According to former MLB GM Jim Bowden, the noise Pittsburgh Pirates fans have been making is finally reaching Bob Nutting.
The Pirates' owner, Bowden said this week on the Foul Territory podcast, is “tired of all the hatred from fans. They’re tired of them not coming to the ballpark when Paul Skenes isn’t pitching.”
Because that’s a beautiful narrative — the loyal small-market fan base finally complaining loudly enough that ownership says, “You know what? You’re right. We should try winning baseball games.” Cue the violin music. Roll the montage. Fade to black.
But forgive Pirates fans if we don’t start slow-clapping just yet.
Let’s be honest: this sudden burst of spending and ambition feels a whole lot less like Nutting discovering human emotion for the first time, and a whole lot more like… math. Payroll math. Labor math. Collective bargaining math.
The noise Pirates fans have been making is finally reaching Bob Nutting, says @JimBowdenGM.
— Foul Territory (@FoulTerritoryTV) January 5, 2026
"I think the Pirates are tired of all the hatred from fans. They're tired of them not coming to the ballpark when Paul Skenes isn't pitching." pic.twitter.com/w2xdIUucKK
Are the Pirates really listening to fans, or just protecting the bottom line?
The timing here isn’t subtle. The next CBA is coming. Players have been loudly calling out the widening gap between the haves and have-nots. Big-market clubs are spending like crazy. And meanwhile, small-market owners — including our friend, Bob — are bracing for a fight over revenue sharing, spending expectations, maybe even a salary floor.
You know what doesn’t look great heading into that negotiation?
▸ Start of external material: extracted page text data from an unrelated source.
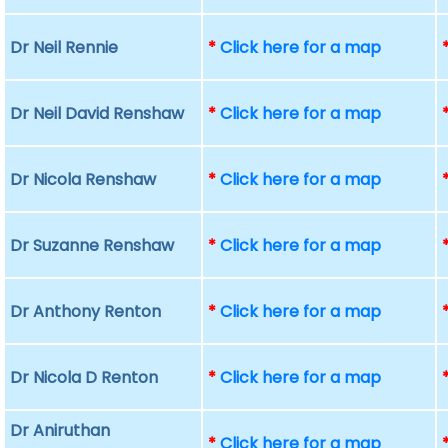
Dr Neil Rennie
*
Click here for a map
Dr Neil David Renshaw
*
Click here for a map
Dr Nicola Renshaw
*
Click here for a map
Dr Suzanne Renshaw
*
Click here for a map
Dr Anthony Renton
*
Click here for a map
Dr Nicola D Renton
*
Click here for a map
Dr Aniruthan
*
Click here for a map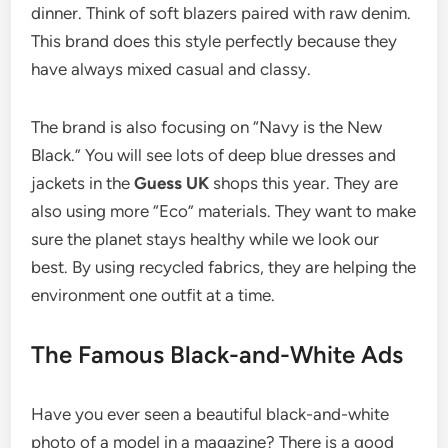
dinner. Think of soft blazers paired with raw denim.
This brand does this style perfectly because they
have always mixed casual and classy.
The brand is also focusing on “Navy is the New
Black.” You will see lots of deep blue dresses and
jackets in the
Guess UK
shops this year. They are
also using more “Eco” materials. They want to make
sure the planet stays healthy while we look our
best. By using recycled fabrics, they are helping the
environment one outfit at a time.
The Famous Black-and-White Ads
Have you ever seen a beautiful black-and-white
photo of a model in a magazine? There is a good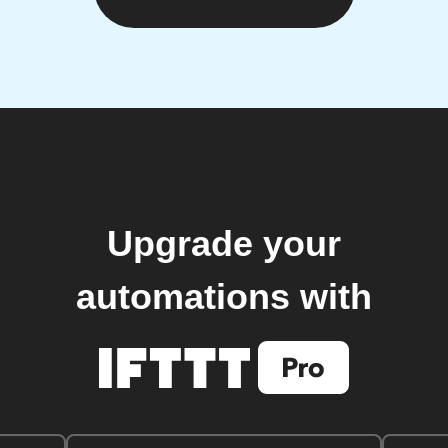
Upgrade your
automations with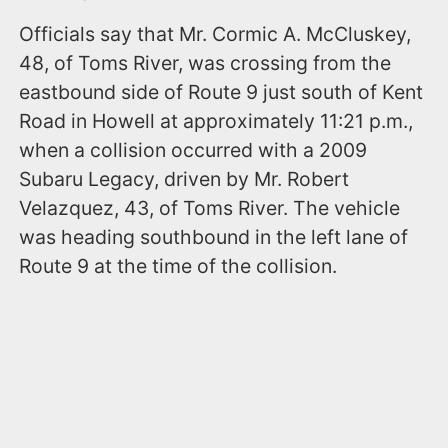
Officials say that Mr. Cormic A. McCluskey,
48, of Toms River, was crossing from the
eastbound side of Route 9 just south of Kent
Road in Howell at approximately 11:21 p.m.,
when a collision occurred with a 2009
Subaru Legacy, driven by Mr. Robert
Velazquez, 43, of Toms River. The vehicle
was heading southbound in the left lane of
Route 9 at the time of the collision.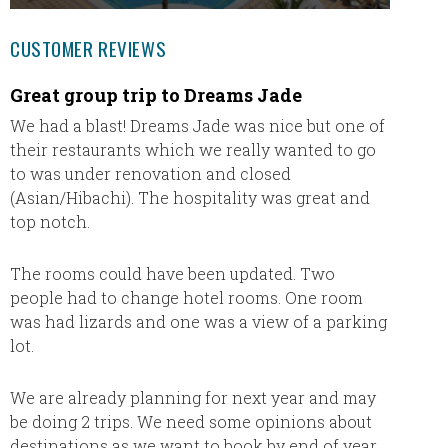
CUSTOMER REVIEWS
Great group trip to Dreams Jade
Dream
We had a blast! Dreams Jade was nice but one of
Dani Ra
their restaurants which we really wanted to go
ever wo
to was under renovation and closed
options
(Asian/Hibachi). The hospitality was great and
accomm
top notch.
detail 
The rooms could have been updated. Two
We stay
people had to change hotel rooms. One room
Romana
was had lizards and one was a view of a parking
for our
lot.
exchang
from al
somethi
We are already planning for next year and may
that we
be doing 2 trips. We need some opinions about
destinations as we want to book by end of year.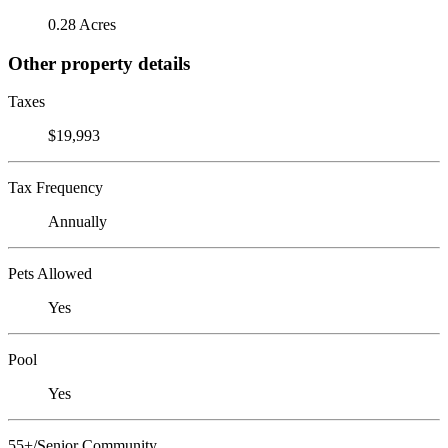
0.28 Acres
Other property details
Taxes
$19,993
Tax Frequency
Annually
Pets Allowed
Yes
Pool
Yes
55+/Senior Community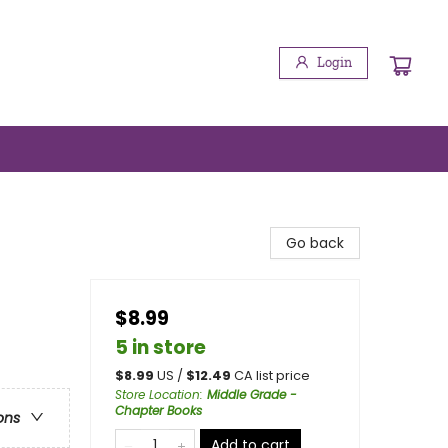
Login
Go back
$8.99
5 in store
$
8.99
US /
$
12.49
CA list price
Store Location
:
Middle Grade -
Chapter Books
ons
Add to cart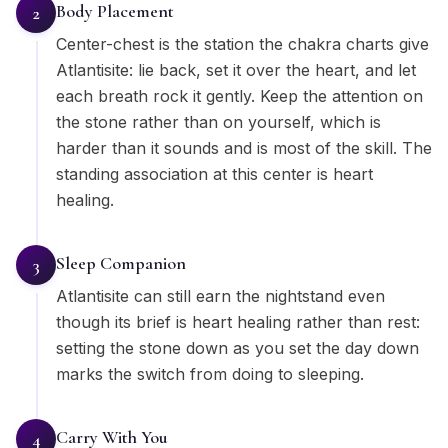
Body Placement
2
Center-chest is the station the chakra charts give
Atlantisite: lie back, set it over the heart, and let
each breath rock it gently. Keep the attention on
the stone rather than on yourself, which is
harder than it sounds and is most of the skill. The
standing association at this center is heart
healing.
Sleep Companion
3
Atlantisite can still earn the nightstand even
though its brief is heart healing rather than rest:
setting the stone down as you set the day down
marks the switch from doing to sleeping.
Carry With You
4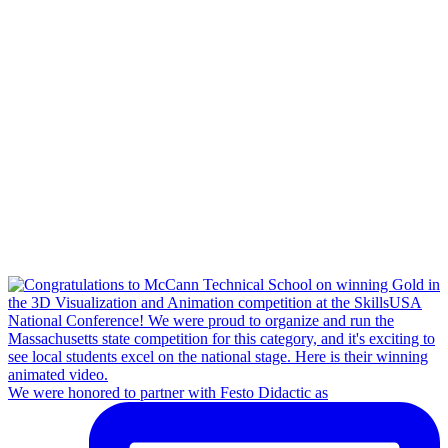
We were honored to partner with Festo Didactic as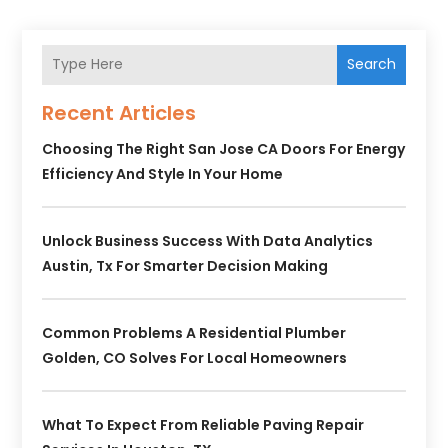
Search
Recent Articles
Choosing The Right San Jose CA Doors For Energy
Efficiency And Style In Your Home
Unlock Business Success With Data Analytics
Austin, Tx For Smarter Decision Making
Common Problems A Residential Plumber
Golden, CO Solves For Local Homeowners
What To Expect From Reliable Paving Repair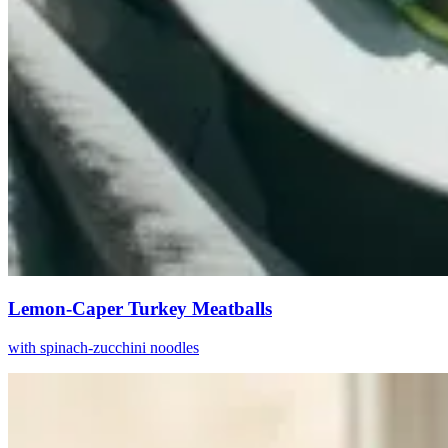
Lemon-Caper Turkey Meatballs
with spinach-zucchini noodles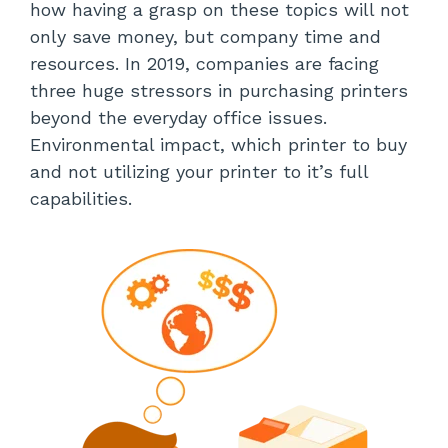
how having a grasp on these topics will not
only save money, but company time and
resources. In 2019, companies are facing
three huge stressors in purchasing printers
beyond the everyday office issues.
Environmental impact, which printer to buy
and not utilizing your printer to it’s full
capabilities.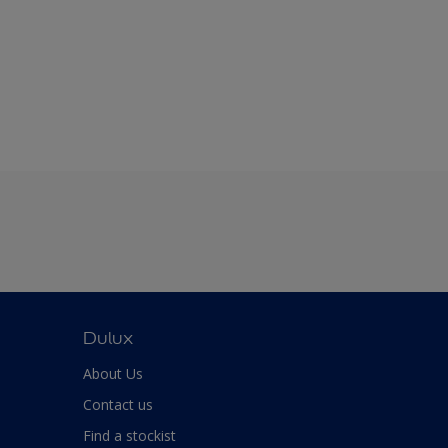
Dulux
About Us
Contact us
Find a stockist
Being the guy who banks profit while running out one of the lowest payrolls in the sport… while your city chants sell the team and only shows up when Skenes throws 101.
So, suddenly, the Pirates are signing real free agents. They’re “in” on legitimate bats. They’re floating nine-figure intentions like a team trying to prove they can be trusted. Is this fan backlash? Or brand management before a labor war?
Because if Nutting truly cared what fans think, wouldn’t this shift have started — oh, I don’t know — years ago? Like, before Andrew McCutchen had to come home to stabilize the vibes? Before fourteen different “rebuilds” wandered the desert? Before the franchise player basically became Pitching Day at Kennywood?
Instead, it feels like the Pirates are trying very hard to avoid becoming the cautionary tale –– the Exhibit A the Players Association points to and says, “See? This is what revenue sharing abuse looks like.”
So, yeah, Bowden can say Nutting is tired of hearing the boos. And maybe that’s part of it. Nobody likes being public enemy No. 1 in their own ballpark. But if this was really about protecting leverage, defending profits, and making sure the Pirates don’t get painted into the corner of “non-competitive freeloaders” at the next CBA table? Tell me that doesn’t sound just a bit more on-brand.
If Nutting actually wants to win, love it. Please. Spend more. Build around Skenes and Konnor Griffin. Make PNC Park a place where people show up even when the ace isn’t pitching.
But Pirates fans have been promised culture shifts before. So we’ll believe the Pirates are spending for us when they keep doing it after the league meetings end.